/---

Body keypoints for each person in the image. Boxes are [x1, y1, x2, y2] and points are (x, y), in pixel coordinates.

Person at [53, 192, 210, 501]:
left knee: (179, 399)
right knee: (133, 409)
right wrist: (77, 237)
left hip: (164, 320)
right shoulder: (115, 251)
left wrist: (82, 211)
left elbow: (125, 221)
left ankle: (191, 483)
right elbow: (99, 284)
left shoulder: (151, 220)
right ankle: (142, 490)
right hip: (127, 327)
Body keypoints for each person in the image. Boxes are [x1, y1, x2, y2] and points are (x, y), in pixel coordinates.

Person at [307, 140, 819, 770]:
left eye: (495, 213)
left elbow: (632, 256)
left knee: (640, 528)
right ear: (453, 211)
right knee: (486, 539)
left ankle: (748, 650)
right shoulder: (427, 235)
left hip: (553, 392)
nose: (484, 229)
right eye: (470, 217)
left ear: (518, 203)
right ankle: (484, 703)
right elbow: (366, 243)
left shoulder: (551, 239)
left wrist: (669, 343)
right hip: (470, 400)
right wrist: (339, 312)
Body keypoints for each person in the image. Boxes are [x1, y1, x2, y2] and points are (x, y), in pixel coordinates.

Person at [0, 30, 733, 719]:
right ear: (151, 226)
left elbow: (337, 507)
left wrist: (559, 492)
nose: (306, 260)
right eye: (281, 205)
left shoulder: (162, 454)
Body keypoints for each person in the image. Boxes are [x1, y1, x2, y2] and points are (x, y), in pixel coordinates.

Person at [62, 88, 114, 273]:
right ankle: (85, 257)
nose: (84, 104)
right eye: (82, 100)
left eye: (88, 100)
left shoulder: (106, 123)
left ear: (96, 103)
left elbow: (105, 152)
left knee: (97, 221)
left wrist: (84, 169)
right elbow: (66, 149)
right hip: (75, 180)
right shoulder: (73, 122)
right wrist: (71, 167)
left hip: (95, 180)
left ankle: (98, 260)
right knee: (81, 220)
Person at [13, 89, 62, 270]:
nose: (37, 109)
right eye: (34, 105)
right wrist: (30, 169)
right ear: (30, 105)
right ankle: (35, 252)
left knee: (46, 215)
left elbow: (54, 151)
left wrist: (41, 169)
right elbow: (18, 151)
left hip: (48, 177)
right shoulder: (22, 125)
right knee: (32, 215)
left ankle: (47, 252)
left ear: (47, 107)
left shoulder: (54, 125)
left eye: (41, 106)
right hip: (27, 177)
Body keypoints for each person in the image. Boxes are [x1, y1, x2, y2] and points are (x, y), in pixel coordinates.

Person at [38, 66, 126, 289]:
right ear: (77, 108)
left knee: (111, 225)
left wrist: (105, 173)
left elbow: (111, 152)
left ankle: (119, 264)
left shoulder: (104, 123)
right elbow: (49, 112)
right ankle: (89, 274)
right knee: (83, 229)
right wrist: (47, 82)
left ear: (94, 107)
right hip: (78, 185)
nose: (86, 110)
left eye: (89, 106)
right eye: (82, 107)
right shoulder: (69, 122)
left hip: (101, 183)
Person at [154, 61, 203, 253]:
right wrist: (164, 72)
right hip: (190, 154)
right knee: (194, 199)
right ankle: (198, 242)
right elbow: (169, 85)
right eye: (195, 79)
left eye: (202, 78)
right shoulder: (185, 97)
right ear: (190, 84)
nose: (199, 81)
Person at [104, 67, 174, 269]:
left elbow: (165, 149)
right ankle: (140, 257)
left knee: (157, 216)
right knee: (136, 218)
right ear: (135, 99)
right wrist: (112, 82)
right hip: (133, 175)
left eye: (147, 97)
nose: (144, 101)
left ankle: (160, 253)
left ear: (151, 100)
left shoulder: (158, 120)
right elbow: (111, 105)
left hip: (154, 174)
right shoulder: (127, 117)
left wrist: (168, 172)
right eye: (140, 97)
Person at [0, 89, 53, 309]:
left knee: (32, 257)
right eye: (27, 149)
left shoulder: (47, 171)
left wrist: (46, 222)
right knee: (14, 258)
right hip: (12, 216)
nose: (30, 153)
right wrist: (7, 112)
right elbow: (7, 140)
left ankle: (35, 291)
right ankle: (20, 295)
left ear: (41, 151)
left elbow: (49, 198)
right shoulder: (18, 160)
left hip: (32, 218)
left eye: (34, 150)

\---

▶ **What you have to do**
Everything from the line with "left hip: (553, 392)" through the line with "right eye: (281, 205)" in the listing above must be retyped exactly, with nothing added.

▶ **Exercise response**
left hip: (553, 392)
nose: (484, 229)
right eye: (470, 217)
left ear: (518, 203)
right ankle: (484, 703)
right elbow: (366, 243)
left shoulder: (551, 239)
left wrist: (669, 343)
right hip: (470, 400)
right wrist: (339, 312)
Body keypoints for each person in the image. Boxes are [x1, y1, x2, y2] and points are (x, y), in pixel coordinates.

Person at [0, 30, 733, 719]:
right ear: (151, 226)
left elbow: (337, 507)
left wrist: (559, 492)
nose: (306, 260)
right eye: (281, 205)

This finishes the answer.